They dont need to be so tight you can't get them off... You obviously want them to be on tight, but not so tight you can't get them off with a socket.

If you can, get a socket onto the banjo bolt for the water lines, or use the ring end of your spanner (you'll probably have to buy one tongue.gif ) - 24mm sounds a bit too big too, I know mine were 14mm on my car, but obviously could be different for you. You might even be able to undo the bolt connecting the lines to the engine itself.

That's all assuming you're using stock water lines which are usually banjo bolts but, if you have braided lines it's going to be a different story, especially if the ends aren't using banjo bolts as well.

iamhappy46
Post #3

24mm? Normally use a 16mm from memory. Be warned, they are common for corroding up due to the cyclic heat in that area, so they will be tight.

pipster11
Post #4

the dump bolts were in pretty tight so i had to use a bit of wd40/rp7 and go bit by bit (undo a bit, go back the other way, undo a bit more etc)

the manifold-tubo bolts were pretty much finger tight (could have been the source of my whine under boost)

the oil feed was tight but came out ok

and the water lines on the side are as big as my ~250mm shifter goes too

i should be able to borrow the spannar and i've wd40'd it so hopefully i have a bit more luck today

how can you tell if you need to replace the gaskets? the dump gasket looks pretty much brand new but i guess the manifold one will look burnt and sooty if its been leaking?

sweet_az
Post #5

QUOTE (pipster11 @ Aug 10 2010, 08:20 AM) *
the dump bolts were in pretty tight so i had to use a bit of wd40/rp7 and go bit by bit (undo a bit, go back the other way, undo a bit more etc)

the manifold-tubo bolts were pretty much finger tight (could have been the source of my whine under boost)

the oil feed was tight but came out ok

and the water lines on the side are as big as my ~250mm shifter goes too

i should be able to borrow the spannar and i've wd40'd it so hopefully i have a bit more luck today

how can you tell if you need to replace the gaskets? the dump gasket looks pretty much brand new but i guess the manifold one will look burnt and sooty if its been leaking?


Mate i would be replacing the gaskets if its whining under boost cause normaly thats the manifold to turbo where it will whine better to do it now while its apart man and dont get cheap ones they arnt good been there done that lol.

the_random_hero
Post #6

Unless the gasket looks good, I'd replace it anyway (if you have some silver gasket goop you can smear a little bit of that on there and it will help an older gasket).
Try and grab some stuff called Rost Off Ice, it shits all over WD40 in terms of loosening seized nuts and bolts.

pipster11
Post #7

yeah i''ve seen that b4

if it looks dodgy i'll get a new one

might grab some high temp gasket goo anyway

pipster11
Post #8

well i finally got it off

what a pain

then all the coolant came out lol

but i found the source of my noise biggrin.gif



off to get a new gasket and some motivation

only thing is that the shaft turns smoothly but doesn't spin all that freely :/




also, how do i know if the wheels are metal or nylon or ceramic?

■ **GIVEN RECORDS**
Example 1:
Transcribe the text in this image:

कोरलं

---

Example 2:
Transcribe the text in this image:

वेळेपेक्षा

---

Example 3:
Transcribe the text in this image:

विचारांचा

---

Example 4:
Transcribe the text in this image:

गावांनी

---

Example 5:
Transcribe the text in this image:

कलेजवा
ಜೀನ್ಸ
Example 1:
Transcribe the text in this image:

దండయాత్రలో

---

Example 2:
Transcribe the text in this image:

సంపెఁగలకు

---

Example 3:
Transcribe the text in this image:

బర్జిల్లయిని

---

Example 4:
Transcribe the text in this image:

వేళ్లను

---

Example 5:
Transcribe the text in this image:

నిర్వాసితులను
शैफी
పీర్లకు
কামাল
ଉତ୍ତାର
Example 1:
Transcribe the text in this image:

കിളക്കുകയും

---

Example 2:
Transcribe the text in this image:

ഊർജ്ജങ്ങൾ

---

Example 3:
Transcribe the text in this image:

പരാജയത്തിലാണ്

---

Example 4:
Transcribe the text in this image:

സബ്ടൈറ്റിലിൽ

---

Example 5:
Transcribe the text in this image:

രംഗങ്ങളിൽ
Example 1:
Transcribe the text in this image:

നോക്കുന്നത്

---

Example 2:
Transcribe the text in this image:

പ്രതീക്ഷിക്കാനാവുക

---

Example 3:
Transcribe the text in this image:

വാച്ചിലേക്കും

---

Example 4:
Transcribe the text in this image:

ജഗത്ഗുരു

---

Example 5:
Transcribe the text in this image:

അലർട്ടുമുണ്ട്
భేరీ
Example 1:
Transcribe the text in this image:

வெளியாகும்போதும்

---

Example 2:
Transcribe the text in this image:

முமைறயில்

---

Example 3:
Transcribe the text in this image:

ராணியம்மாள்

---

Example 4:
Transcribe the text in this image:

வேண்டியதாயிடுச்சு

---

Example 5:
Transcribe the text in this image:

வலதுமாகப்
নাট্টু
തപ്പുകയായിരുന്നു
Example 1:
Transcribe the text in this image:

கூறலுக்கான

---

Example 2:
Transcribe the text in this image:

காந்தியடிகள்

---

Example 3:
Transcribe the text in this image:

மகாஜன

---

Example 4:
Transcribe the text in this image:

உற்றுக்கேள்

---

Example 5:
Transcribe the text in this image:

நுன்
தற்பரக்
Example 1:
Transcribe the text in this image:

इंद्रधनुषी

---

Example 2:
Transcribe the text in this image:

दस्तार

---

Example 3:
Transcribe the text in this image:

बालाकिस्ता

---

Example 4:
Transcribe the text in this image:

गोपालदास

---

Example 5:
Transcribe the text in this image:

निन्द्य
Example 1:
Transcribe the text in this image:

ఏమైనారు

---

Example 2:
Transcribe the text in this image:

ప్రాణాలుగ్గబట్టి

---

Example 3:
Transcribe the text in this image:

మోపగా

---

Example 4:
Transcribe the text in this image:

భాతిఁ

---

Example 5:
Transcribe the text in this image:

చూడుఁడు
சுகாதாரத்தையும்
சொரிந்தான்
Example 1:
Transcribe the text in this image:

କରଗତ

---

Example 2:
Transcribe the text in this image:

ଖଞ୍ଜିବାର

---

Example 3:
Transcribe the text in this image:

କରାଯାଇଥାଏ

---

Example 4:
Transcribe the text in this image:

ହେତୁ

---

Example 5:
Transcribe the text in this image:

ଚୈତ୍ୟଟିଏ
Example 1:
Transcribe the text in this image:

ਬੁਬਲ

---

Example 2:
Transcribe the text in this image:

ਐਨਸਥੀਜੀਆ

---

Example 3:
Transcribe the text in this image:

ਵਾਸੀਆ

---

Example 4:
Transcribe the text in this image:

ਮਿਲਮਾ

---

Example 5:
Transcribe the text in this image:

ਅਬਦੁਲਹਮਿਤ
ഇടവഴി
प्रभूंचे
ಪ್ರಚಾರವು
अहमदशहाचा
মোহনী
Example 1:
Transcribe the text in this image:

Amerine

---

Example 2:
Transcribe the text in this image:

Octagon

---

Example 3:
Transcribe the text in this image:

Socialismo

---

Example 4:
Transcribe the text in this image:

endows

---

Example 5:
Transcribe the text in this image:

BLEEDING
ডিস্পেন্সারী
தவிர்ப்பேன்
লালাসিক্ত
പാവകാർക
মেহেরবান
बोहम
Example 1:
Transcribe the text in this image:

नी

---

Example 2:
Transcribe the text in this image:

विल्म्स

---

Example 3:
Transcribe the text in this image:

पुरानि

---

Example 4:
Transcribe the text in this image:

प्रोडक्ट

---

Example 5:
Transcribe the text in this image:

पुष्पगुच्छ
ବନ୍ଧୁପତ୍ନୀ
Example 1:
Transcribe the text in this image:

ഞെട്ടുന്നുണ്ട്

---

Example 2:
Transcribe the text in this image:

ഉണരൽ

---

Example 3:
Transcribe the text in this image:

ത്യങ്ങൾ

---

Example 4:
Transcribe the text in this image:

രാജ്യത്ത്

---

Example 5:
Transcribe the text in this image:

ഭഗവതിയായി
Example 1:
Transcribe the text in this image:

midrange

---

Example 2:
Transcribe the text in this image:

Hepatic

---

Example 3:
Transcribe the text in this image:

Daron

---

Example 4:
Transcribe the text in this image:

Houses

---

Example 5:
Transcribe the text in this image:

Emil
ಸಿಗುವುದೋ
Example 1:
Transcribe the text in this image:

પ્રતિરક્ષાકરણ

■ **TASKS FOR THIS EXERCISE**
**a)** Copy out the records word for word, beginning at their first line and ending after the line that contains "உற்றுக்கேள்".
**b)** Carry on the forum thread about taking off a car's turbo, picking up after its last post.

■ **ANSWERS FOR THIS EXERCISE**
**a)**
Example 1:
Transcribe the text in this image:

कोरलं

---

Example 2:
Transcribe the text in this image:

वेळेपेक्षा

---

Example 3:
Transcribe the text in this image:

विचारांचा

---

Example 4:
Transcribe the text in this image:

गावांनी

---

Example 5:
Transcribe the text in this image:

कलेजवा
ಜೀನ್ಸ
Example 1:
Transcribe the text in this image:

దండయాత్రలో

---

Example 2:
Transcribe the text in this image:

సంపెఁగలకు

---

Example 3:
Transcribe the text in this image:

బర్జిల్లయిని

---

Example 4:
Transcribe the text in this image:

వేళ్లను

---

Example 5:
Transcribe the text in this image:

నిర్వాసితులను
शैफी
పీర్లకు
কামাল
ଉତ୍ତାର
Example 1:
Transcribe the text in this image:

കിളക്കുകയും

---

Example 2:
Transcribe the text in this image:

ഊർജ്ജങ്ങൾ

---

Example 3:
Transcribe the text in this image:

പരാജയത്തിലാണ്

---

Example 4:
Transcribe the text in this image:

സബ്ടൈറ്റിലിൽ

---

Example 5:
Transcribe the text in this image:

രംഗങ്ങളിൽ
Example 1:
Transcribe the text in this image:

നോക്കുന്നത്

---

Example 2:
Transcribe the text in this image:

പ്രതീക്ഷിക്കാനാവുക

---

Example 3:
Transcribe the text in this image:

വാച്ചിലേക്കും

---

Example 4:
Transcribe the text in this image:

ജഗത്ഗുരു

---

Example 5:
Transcribe the text in this image:

അലർട്ടുമുണ്ട്
భేరీ
Example 1:
Transcribe the text in this image:

வெளியாகும்போதும்

---

Example 2:
Transcribe the text in this image:

முமைறயில்

---

Example 3:
Transcribe the text in this image:

ராணியம்மாள்

---

Example 4:
Transcribe the text in this image:

வேண்டியதாயிடுச்சு

---

Example 5:
Transcribe the text in this image:

வலதுமாகப்
নাট্টু
തപ്പുകയായിരുന്നു
Example 1:
Transcribe the text in this image:

கூறலுக்கான

---

Example 2:
Transcribe the text in this image:

காந்தியடிகள்

---

Example 3:
Transcribe the text in this image:

மகாஜன

---

Example 4:
Transcribe the text in this image:

உற்றுக்கேள்

**b)**
iamhappy46
Post #9

Is the compressor and turbine wheels bolted on both sides of the shaft? or is it 'bonded' on one side?

pipster11
Post #10

i'll have a look

but its raining now :/

and the turbo is in the shed for the night


i've been spraying some rp7 through the core (through the oil holes and the turbine too) to clean out some of the oil crap that was oozing out after i took it off

this should be safe for the seals? what can i pour through it to rinse it out?

pipster11
Post #11

looks like the turbine wheel is nylon (its black)

not sure what the exhaust wheel is tho, looks shiny and sounds metalic

turbine wheels sounds plastic, like high tensile tupperware tongue.gif

http://picasaweb.google.com/lh/photo/UlKXQ...feat=directlink

http://picasaweb.google.com/lh/photo/hC8KM...feat=directlink


 
pipster11
Post #12

there seems to be a good amount of oil in the front side of the turbo

what would happen if it take of the front housing for a clean and try to put it back together?

iamhappy46
Post #13

Nylex nut on the shaft, looks like a steel wheel on both sides though. I was 99% sure all R34 turbos were steel wheeled anyway wink.gif Ceramic is where is actually a ceramic bonded wheel to the shaft smile.gif

QUOTE (pipster11 @ Aug 11 2010, 11:50 AM) *
there seems to be a good amount of oil in the front side of the turbo

what would happen if it take of the front housing for a clean and try to put it back together?


Mark the compressor cover location, unbolt the compressor cover from the six bolts and give it a clean. Make sure you lift the compressor cover staright up, dont wiggle it side to side!

pipster11
Post #14

too late lol

its back on the car and spinning biggrin.gif

it was really hard to tell but the turbine was black/dark - nylon and the exhaust wheel was white/light/grey and ceramic (this is what an op6 turbo is supposed to be)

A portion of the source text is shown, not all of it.